American Record Guide
, December 2006
Here's a delightful assortment of early vocal music by Witold Lutoslawski, mostly written before Poland's postwar communist regime imposed its restrictive cultural policies. The composer assembled his 20 Polish Christmas Carols in 1946, drawing his raw material from 19th Century collections encompassing both traditional domestic material and a few familiar pan-European carols. They were originally written for solo voice and piano, but Lutoslawski returned to them nearly 40 years later, re-scoring them for soprano, female choir, and orchestra. Most of them were first heard in London.
The music is comfortably melodic and replete with all the requisite moods and sentiments of the season, from quiet mystery to jolly jubilation. Imaginative orchestrations sup pan the rather simple solo and choral parts. The choir sings in unison, delivering melodies as often as the soloist. Most of the carols are unfamiliar, though I caught three or four items that I know-mostly from the French tradition. Soloist Olga Pasichnyk offers charming and sensitive work, along with the sweet-sounding ladies of the Polish Radio Choir.

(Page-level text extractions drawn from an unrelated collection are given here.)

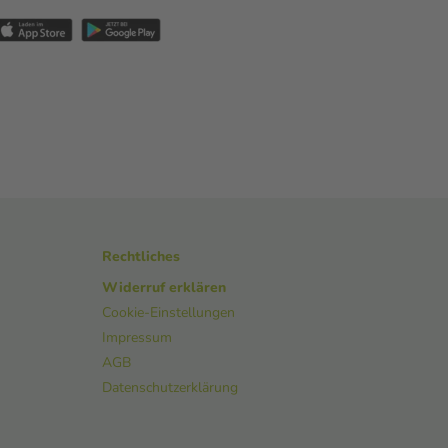
Rechtliches
Widerruf erklären
Cookie-Einstellungen
Impressum
AGB
Datenschutzerklärung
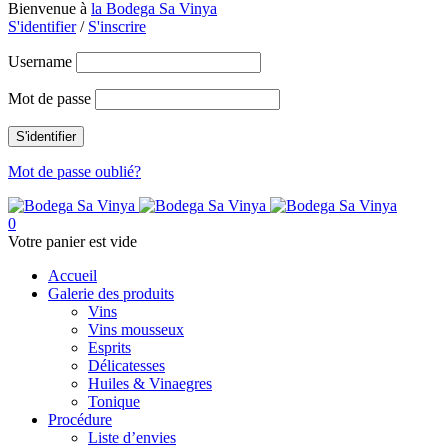
Bienvenue à
la Bodega Sa Vinya
S'identifier
/
S'inscrire
Username
Mot de passe
Mot de passe oublié?
0
Votre panier est vide
Accueil
Galerie des produits
Vins
Vins mousseux
Esprits
Délicatesses
Huiles & Vinaegres
Tonique
Procédure
Liste d’envies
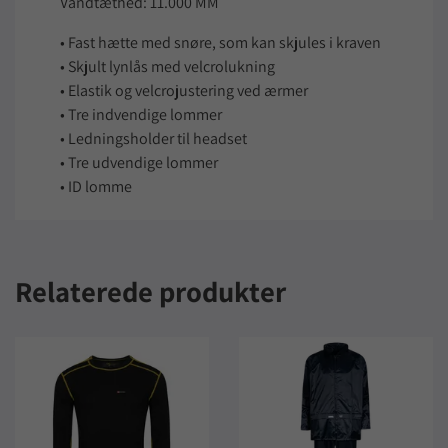
Vandtæthed: 11.000 MM
• Fast hætte med snøre, som kan skjules i kraven
• Skjult lynlås med velcrolukning
• Elastik og velcrojustering ved ærmer
• Tre indvendige lommer
• Ledningsholder til headset
• Tre udvendige lommer
• ID lomme
Relaterede produkter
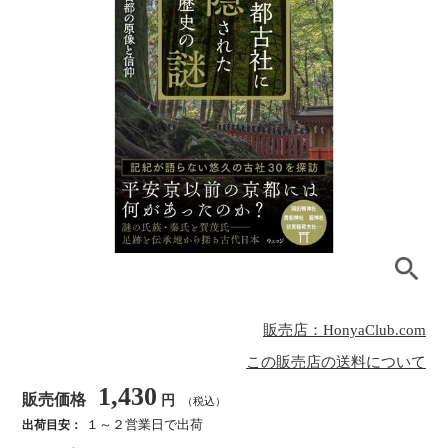
販売店：HonyaClub.com
この販売店の送料について
1,430
販売価格
円
（税込）
１～２営業日で出荷
出荷目安：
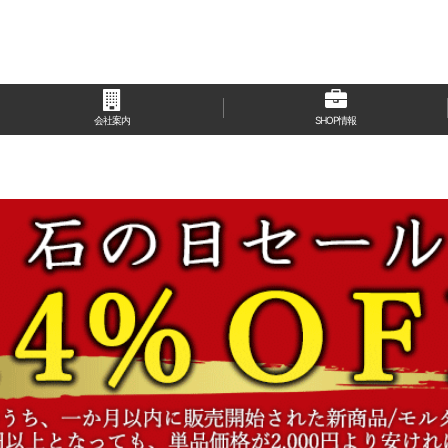
会社案内
SHOP情報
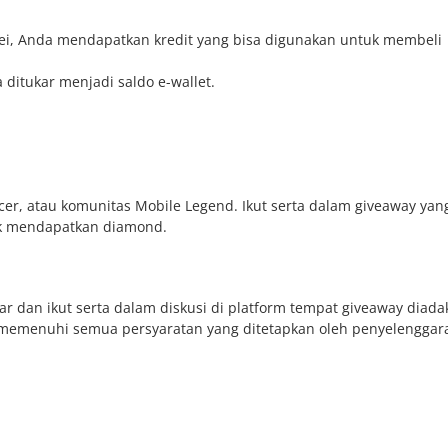
ei, Anda mendapatkan kredit yang bisa digunakan untuk membeli
 ditukar menjadi saldo e-wallet.
ncer, atau komunitas Mobile Legend. Ikut serta dalam giveaway yan
uk mendapatkan diamond.
ar dan ikut serta dalam diskusi di platform tempat giveaway diada
 memenuhi semua persyaratan yang ditetapkan oleh penyelenggar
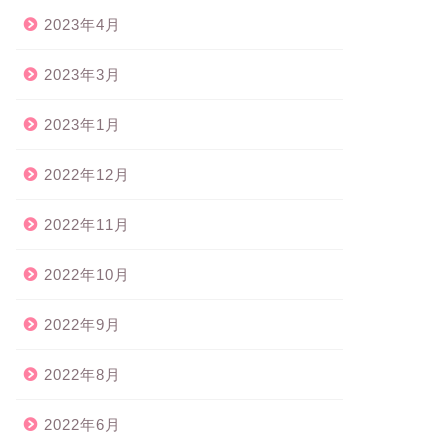
2023年4月
2023年3月
2023年1月
2022年12月
2022年11月
2022年10月
2022年9月
2022年8月
2022年6月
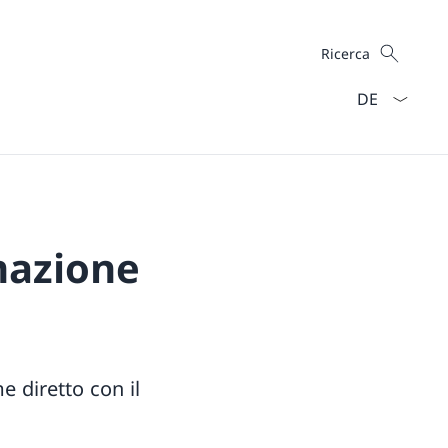
Cercare
Ricerca
Dal menu a ten
mazione
e diretto con il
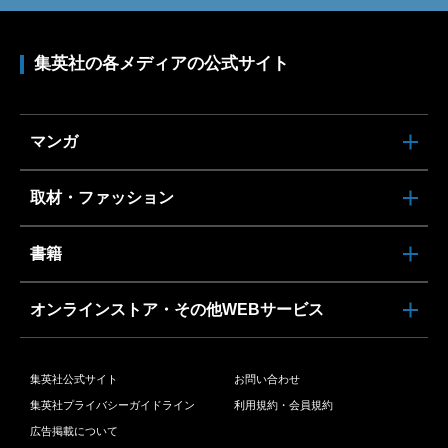
集英社の各メディアの公式サイト
マンガ
取材・ファッション
書籍
オンラインストア・その他WEBサービス
集英社公式サイト
お問い合わせ
集英社プライバシーガイドライン
利用規約・会員規約
広告掲載について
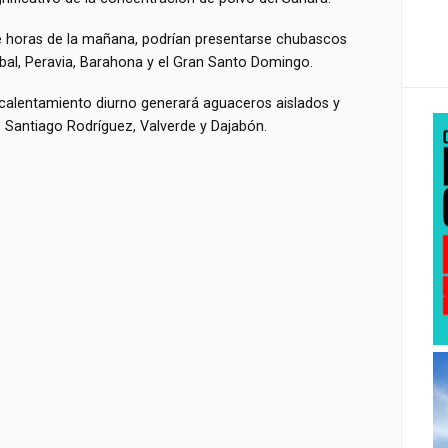
nte horas de la mañana, podrían presentarse chubascos
bal, Peravia, Barahona y el Gran Santo Domingo.
l calentamiento diurno generará aguaceros aislados y
, Santiago Rodríguez, Valverde y Dajabón.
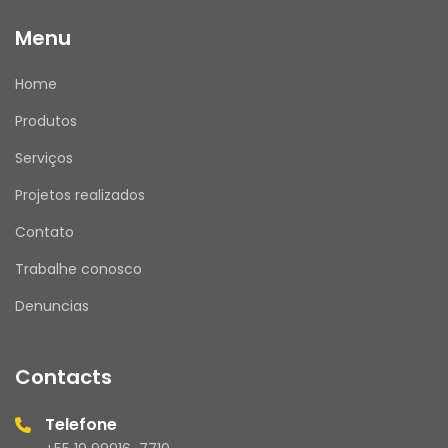
Menu
Home
Produtos
Serviços
Projetos realizados
Contato
Trabalhe conosco
Denuncias
Contacts
Telefone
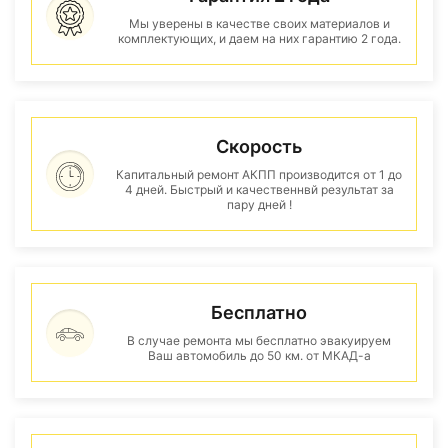
Мы уверены в качестве своих материалов и
комплектующих, и даем на них гарантию 2 года.
Скорость
Капитальный ремонт АКПП производится от 1 до
4 дней. Быстрый и качественнвй результат за
пару дней !
Бесплатно
В случае ремонта мы бесплатно эвакуируем
Ваш автомобиль до 50 км. от МКАД-а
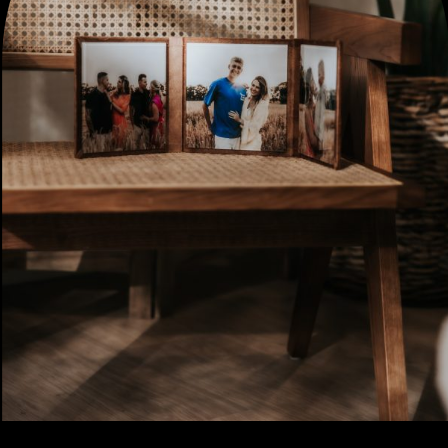
HOME
OVER MIJ
NIEUWS
CONTACT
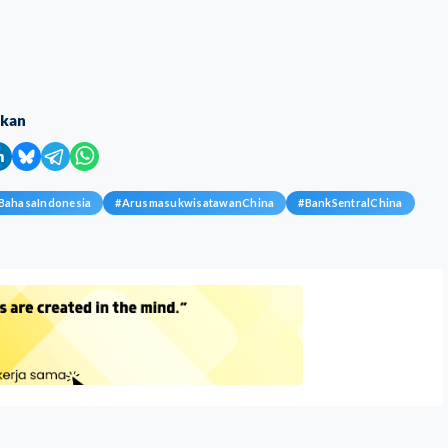
ikan
BahasaIndonesia
#
ArusmasukwisatawanChina
#
BankSentralChina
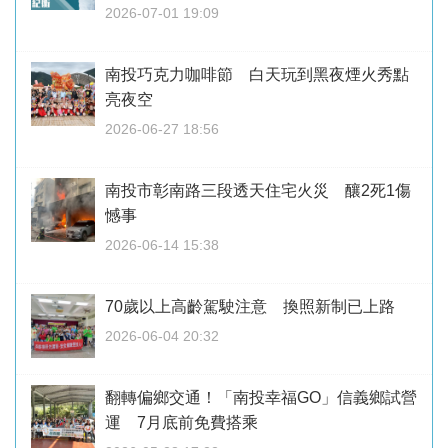
2026-07-01 19:09
南投巧克力咖啡節 白天玩到黑夜煙火秀點
亮夜空
2026-06-27 18:56
南投市彰南路三段透天住宅火災 釀2死1傷
憾事
2026-06-14 15:38
70歲以上高齡駕駛注意 換照新制已上路
2026-06-04 20:32
翻轉偏鄉交通！「南投幸福GO」信義鄉試營
運 7月底前免費搭乘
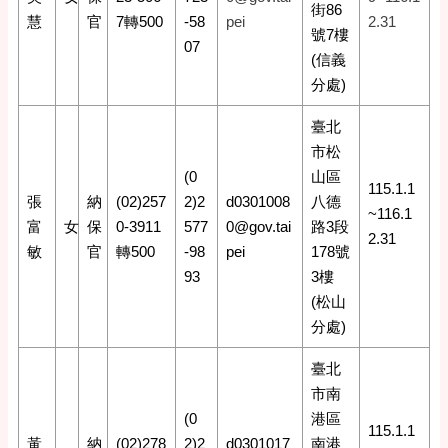
街86
慧
官
7轉500
-58
pei
2.31
號7樓
07
(信義
分處)
臺北
市松
(0
山區
115.1.1
張
納
(02)257
2)2
d0301008
八德
~116.1
富
女
保
0-3911
577
0@gov.tai
路3段
2.31
敏
官
轉500
-98
pei
178號
93
3樓
(松山
分處)
臺北
市南
(0
港區
115.1.1
黃
納
(02)278
2)2
d0301017
南港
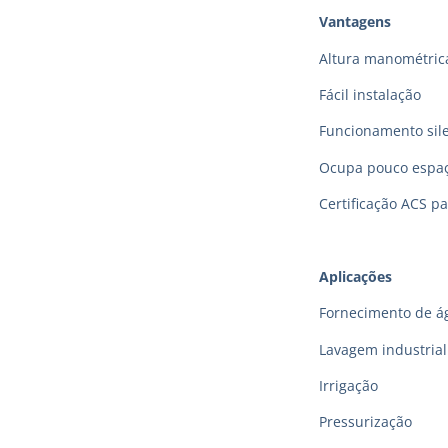
Vantagens
Altura manométric
Fácil instalação
Funcionamento sil
Ocupa pouco espa
Certificação ACS p
Aplicações
Fornecimento de á
Lavagem industrial
Irrigação
Pressurização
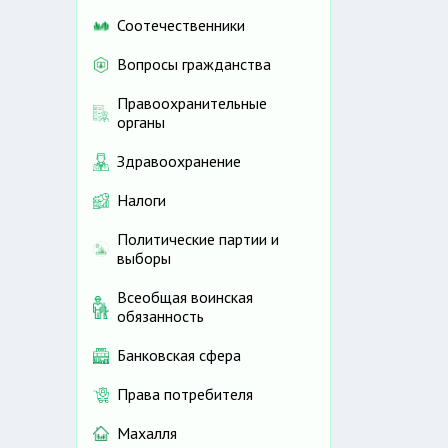
Соотечественники
Вопросы гражданства
Правоохранительные
органы
Здравоохранение
Налоги
Политические партии и
выборы
Всеобщая воинская
обязанность
Банковская сфера
Права потребителя
Махалля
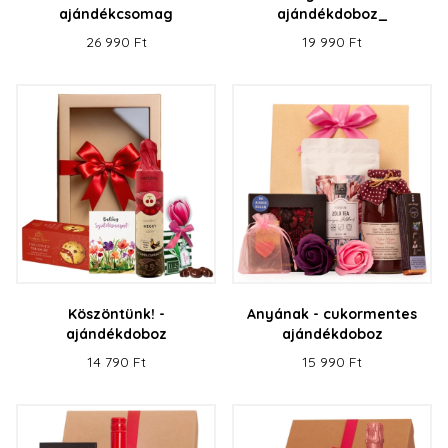
ajándékcsomag
ajándékdoboz_
26 990 Ft
19 990 Ft
Köszöntünk! -
Anyának - cukormentes
ajándékdoboz
ajándékdoboz
14 790 Ft
15 990 Ft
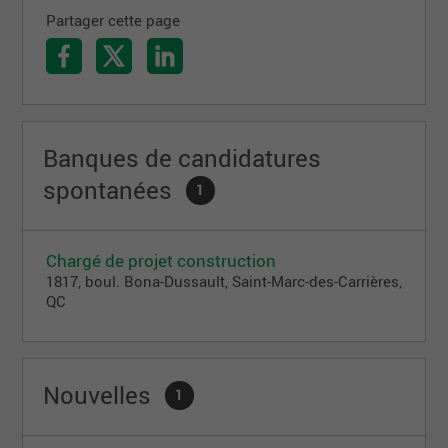
Partager cette page
Banques de candidatures
spontanées
1
Chargé de projet construction
1817, boul. Bona-Dussault, Saint-Marc-des-Carrières,
QC
Nouvelles
1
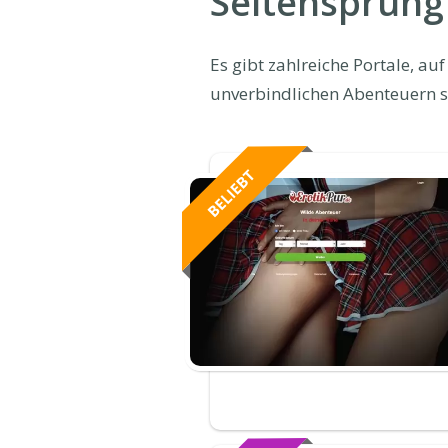
Seitensprung
Es gibt zahlreiche Portale, a
unverbindlichen Abenteuern s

The filler pieces have nothing to do with Christmas. Lacrimosa- for soprano, mixed choir, and orchestra-is one of Lutoslawski's very first works, part of a Requiem sequence that he wrote in 1937. Full of hallmark Polish dolefulness, it's a very attractive work that hints of things to come from him. The Five Songs for female voice and 30 solo instruments are more like the Lutoslawski we know. Setting children's verses, they are strikingly modern. yet instantly accessible. Alto Jadwiga Rappe, whom I've praised before in these pages sounds wonderful. Here and elsewhere, Antoni Wit draws sparkling and committed playing from his orchestra.
Naxos offers its customary excellent sound-but, as they've done quite often lately, you've got to go on-line to find texts and translations. Still, this is a most enjoyable survey that suits the season and will reveal aspects of Lutoslawski's music that most of you haven't heard.